## Entries provided

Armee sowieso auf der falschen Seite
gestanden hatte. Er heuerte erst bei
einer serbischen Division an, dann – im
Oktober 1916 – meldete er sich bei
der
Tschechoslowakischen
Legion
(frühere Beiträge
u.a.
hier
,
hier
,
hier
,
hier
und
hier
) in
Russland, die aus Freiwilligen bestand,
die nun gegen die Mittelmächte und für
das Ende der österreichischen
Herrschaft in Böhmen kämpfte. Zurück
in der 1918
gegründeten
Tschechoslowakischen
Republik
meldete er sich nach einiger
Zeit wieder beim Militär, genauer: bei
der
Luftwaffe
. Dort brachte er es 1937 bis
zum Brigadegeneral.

## Task to carry out
Would you reproduce the full listing shown above, word for word?

## Response to this task
Armee sowieso auf der falschen Seite
gestanden hatte. Er heuerte erst bei
einer serbischen Division an, dann – im
Oktober 1916 – meldete er sich bei
der
Tschechoslowakischen
Legion
(frühere Beiträge
u.a.
hier
,
hier
,
hier
,
hier
und
hier
) in
Russland, die aus Freiwilligen bestand,
die nun gegen die Mittelmächte und für
das Ende der österreichischen
Herrschaft in Böhmen kämpfte. Zurück
in der 1918
gegründeten
Tschechoslowakischen
Republik
meldete er sich nach einiger
Zeit wieder beim Militär, genauer: bei
der
Luftwaffe
. Dort brachte er es 1937 bis
zum Brigadegeneral.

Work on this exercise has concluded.